LLM Evals is a custom, LLM evaluated metric. This means its score is calculated using an LLM. An LLMEvalMetric is the most verstile type of metric deepeval has to offer, and is capable of evaluating almost any use cases.

Required Parameters

To use the LLMEvalMetric, you'll have to provide the following parameters when creating an LLMTestCase:

  • input
  • actual_output

You'll also need to supply any additional arguments such as expected_output and context if your evaluation criteria depends on these parameters.

Example

To create a custom metric that uses LLMs for evaluation, simply instantiate an LLMEvalMetric class and define an evaluation criteria in everyday language:

from deepeval.metrics import LLMEvalMetric
from deepeval.test_case import LLMTestCaseParams

summarization_metric = LLMEvalMetric(
name="Summarization",
criteria="Summarization - determine if the actual output is an accurate and concise summarization of the input.",
# NOTE: you can only provide either criteria or evaluation_steps, and not both
evaluation_steps=["Check whether the 'actual output' has omitted any detail from 'input'"],
evaluation_params=[LLMTestCaseParams.INPUT, LLMTestCaseParams.ACTUAL_OUTPUT],
)

There are three mandatory and two optional parameters required when instantiating an LLMEvalMetric class:

  • name: name of metric
  • criteria: a description outlining the specific evaluation aspects for each test case.
  • evaluation_params: a list of type LLMTestCaseParams. Include only the parameters that are relevant for evaluation.
  • [Optional] evaluation_steps: a list of strings outlining the exact steps the LLM should take for evaluation. You can only provide either evaluation_steps or criteria, and not both.
  • [Optional] threshold: the passing threshold, defaulted to 0.5.
  • [Optional] model: the model name. This is defaulted to 'gpt-4-1106-preview' and we currently only support models from (Azure) OpenAI.
danger

For accurate and valid results, only the parameters that are mentioned in criteria should be included as a member of evaluation_params.
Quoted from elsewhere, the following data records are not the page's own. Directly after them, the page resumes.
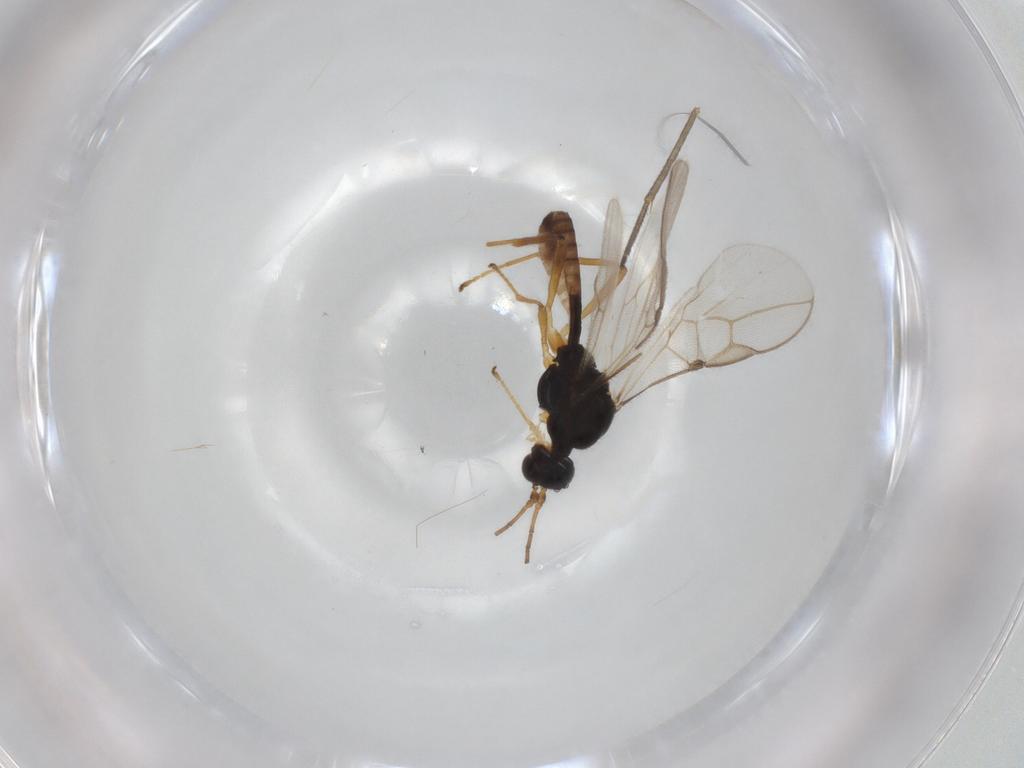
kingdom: Animalia
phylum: Arthropoda
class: Insecta
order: Hymenoptera
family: Braconidae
As mentioned in the metrics introduction section, all of deepeval's metrics return a score ranging from 0 - 1, and a metric is only successful if the evaluation score is equal to or greater than threshold. An LLMEvalMetric is no exception. You can access the score and reason for each individual LLMEvalMetric:

from deepeval.test_case import LLMTestCase
...

test_case = LLMTestCase(
input="The sun is shining bright today",
actual_output="The weather's getting really hot."
)

summarization_metric.measure(test_case)
print(summarization_metric.score)
print(summarization_metric.reason)
note

Remember, you can configure deepeval to use Azure OpenAI for all LLM-based metrics.